贵州观音洞遗址的石核剥片策略和修理技术

doi:10.16359/j.1000-3193/AAS.2025.0091

摘要/Abstract

摘要：

传统上，学界认为东亚旧石器时代中期的石器技术以简单的石核-石片工业为主，整体表现出较低的复杂性和有限的创新性。最近，越来越多的考古发现和研究成果对这一观点提出质疑。本文基于观音洞遗址的最新研究进展，系统梳理并深入分析该遗址石器工业的主要特征及其在区域技术演化中的意义。研究表明，在距今18万~8万年期间，观音洞古人类掌握了多种剥片策略及熟练的工具修整技术。除了常规的单极剥片（单台面、双台面及多台面剥片）外，还采用了勒瓦娄哇剥片技术、盘状剥片、体积剥片及石片-石核剥片等多种剥片方法。工具类型丰富多样，重复利用率高，存在简单修理和精细修理两种不同的加工策略。观音洞遗址石器工业的技术特征显示出与欧亚大陆西部及非洲旧石器时代中期遗址相似的复杂性，为重新评估东亚旧石器时代中期工业在全球石器工业体系中的地位提供了重要证据。
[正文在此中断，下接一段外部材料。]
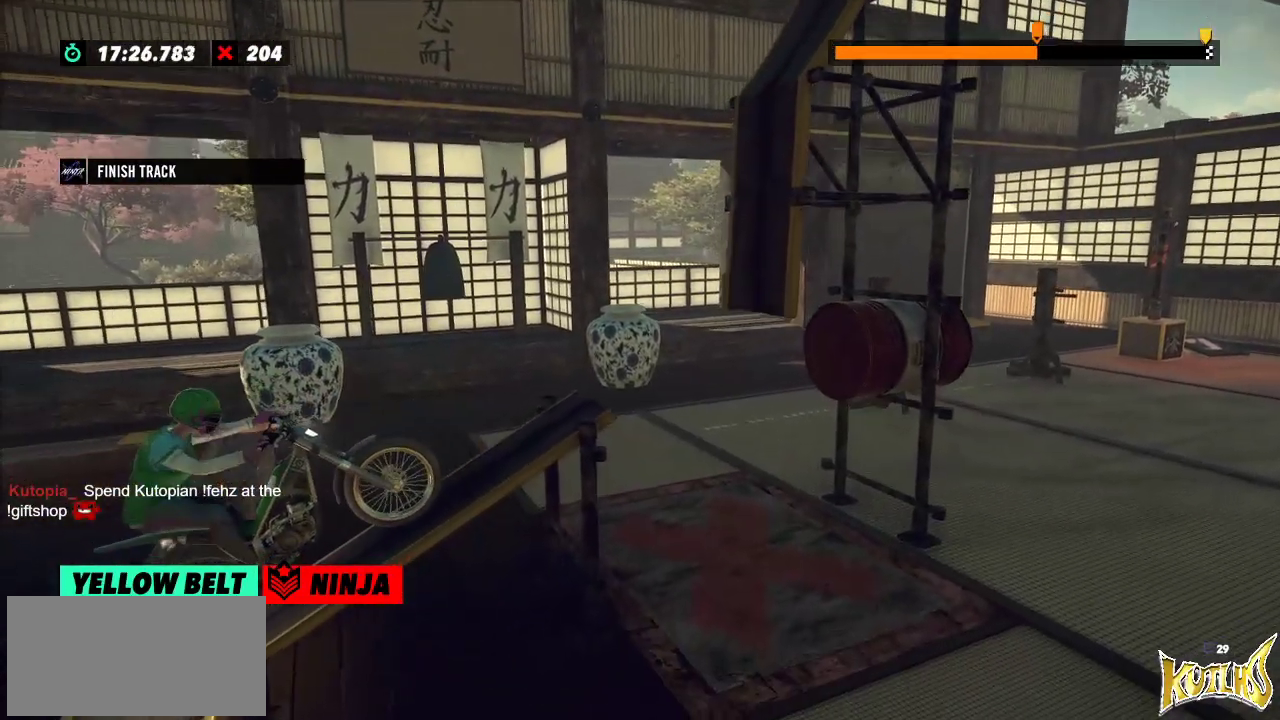
{"buttons": [], "left_stick": "center", "events": []}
关键词: 观音洞, 中国西南地区, 旧石器时代中期, 勒瓦娄哇, 石核剥片

Abstract:

The lithic technology of the Middle Paleolithic in East Asia has traditionally been regarded as primarily characterized by simple choppers and core-flake industries, with limited evidence of complexity and innovations. Recent archaeological discoveries and research findings have increasingly challenged this perspective. Based on the latest research progress on the Guanyindong cave site, this paper systematically reviews and summarizes the key characteristics of its lithic industry. The study reveals that between 180000 and 80000 years ago, hominins at Guanyindong employed diverse flaking strategies and demonstrated proficient tool retouch techniques.
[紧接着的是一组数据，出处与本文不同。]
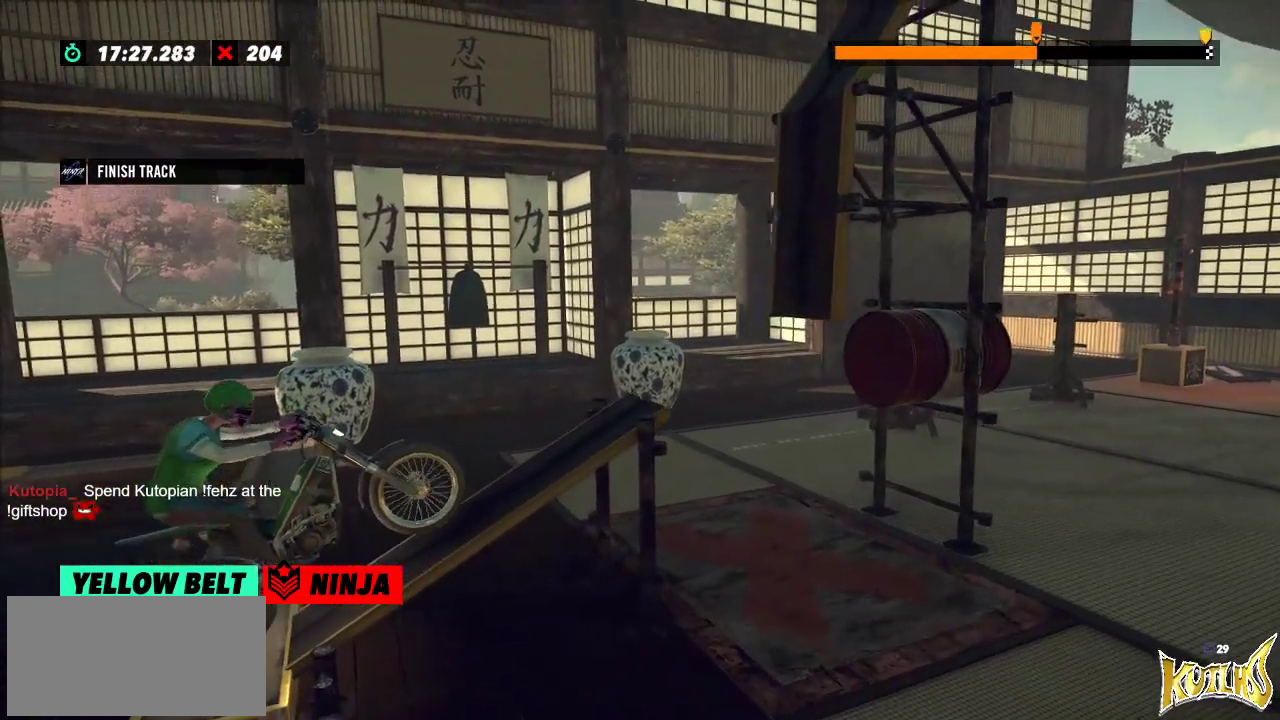
{"buttons": [], "left_stick": "center", "events": []}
Flakes are mostly knapped by unifacial detachments. Other core reduction systems include Levallois concept, discoidal production, volumetric exploitation, and core-on-flakes, etc. The Levallois assemblage comprises 11 cores, 30 flakes, and 4 retouched flakes. Both preferential and recurrent knapping approaches were employed in the production of oriented flakes. The primary method used to maintain the convexity of the upper surface is centripetal, supplemented by bidirectional, unidirectional, and convergent configurations. Coefficients of variation calculated for Levallois flakes and other flakes indicates that Levallois flakes exhibit a higher degree of uniformity. Core-on-flakes are commonly found at the Guanyindong site. The reduction strategy is predominantly similar to unifacial detachments, although truncated-faceted pieces and the Kombewa method are also present. A total of 10 discoidal cores were identified, which can be classified into bifacial and unifacial types based on the number of exploited surfaces. At Guanyindong, most of these cores were unifacially detached. Volumetric exploitation cores appear in small quantities (n=12) as well. This reduction strategy focuses on the narrow frontal face of the core, resulting in elongated products. Retouched pieces constitute a significant portion of the assemblage (n=999, 45%), primarily made on flakes. The tool types are diverse, including scrapers, denticulates, borers, and notches. Most tools display two or more retouched edges with steep edge angles, indicating a high frequency of recycling or resharpening. A dual pattern of curation is evident, consisting of both simple and elaborate forms. The elaborated tools include elongated-pointed pieces, tanged points, end-scrapers with parallel removals, standardized denticulates and borers. Additionally, 70 specimens exhibit Quina retouch. These Quina retouches may result from either intentional modification or repeated resharpening during the tool’s use-life. A potential Quina exploitation system may be discernible across multiple aspects, although further investigation is required for confirmation.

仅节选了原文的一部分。